Saved data entries
# # #

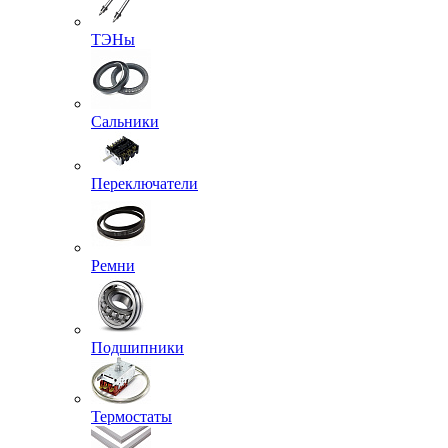
ТЭНы
Сальники
Переключатели
Ремни
Подшипники
Термостаты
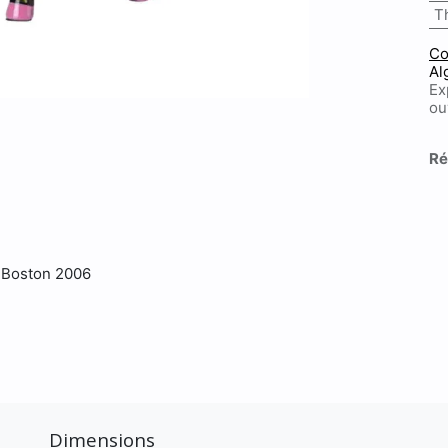
T
Co
Al
Ex
ou
Ré
 Boston 2006
Dimensions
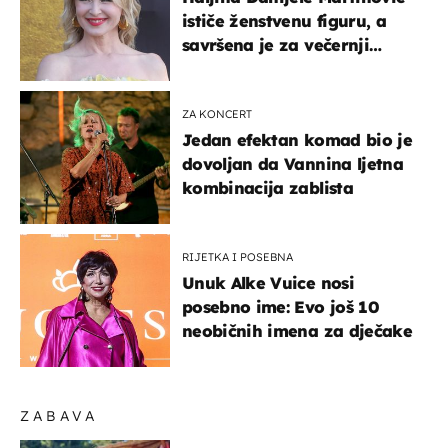
ističe ženstvenu figuru, a
savršena je za večernji
izlazak na moru
ZA KONCERT
Jedan efektan komad bio je
dovoljan da Vannina ljetna
kombinacija zablista
RIJETKA I POSEBNA
Unuk Alke Vuice nosi
posebno ime: Evo još 10
neobičnih imena za dječake
ZABAVA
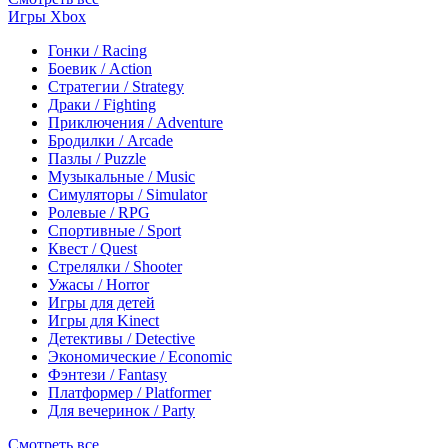
Игры Xbox
Гонки / Racing
Боевик / Action
Стратегии / Strategy
Драки / Fighting
Приключения / Adventure
Бродилки / Arcade
Пазлы / Puzzle
Музыкальные / Music
Симуляторы / Simulator
Ролевые / RPG
Спортивные / Sport
Квест / Quest
Стрелялки / Shooter
Ужасы / Horror
Игры для детей
Игры для Kinect
Детективы / Detective
Экономические / Economic
Фэнтези / Fantasy
Платформер / Platformer
Для вечеринок / Party
Смотреть все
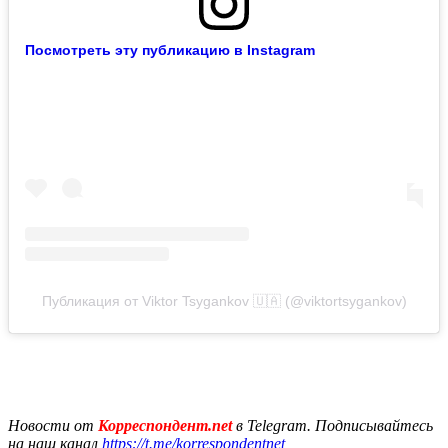
Посмотреть эту публикацию в Instagram
Публикация от Viktor Tsygankov 🇺🇦 (@viktortsygankov)
Новости от
Корреспондент.net
в Telegram. Подписывайтесь
на наш канал
https://t.me/korrespondentnet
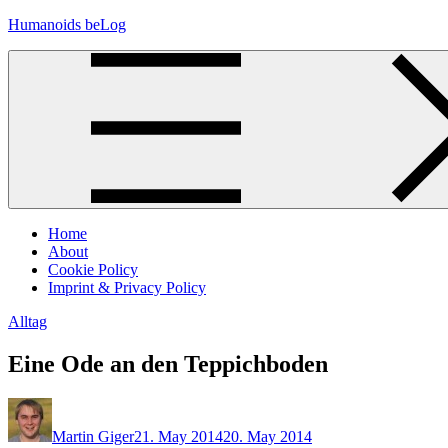
Skip
Humanoids beLog
to
content
Home
About
Cookie Policy
Imprint & Privacy Policy
Alltag
Eine Ode an den Teppichboden
Martin Giger
21. May 2014
20. May 2014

# # #

EXERCISE.
Each line of the entries above that contains "Policy" must be copied into the answer.

EXERCISE OUTPUT.
Cookie Policy
Imprint & Privacy Policy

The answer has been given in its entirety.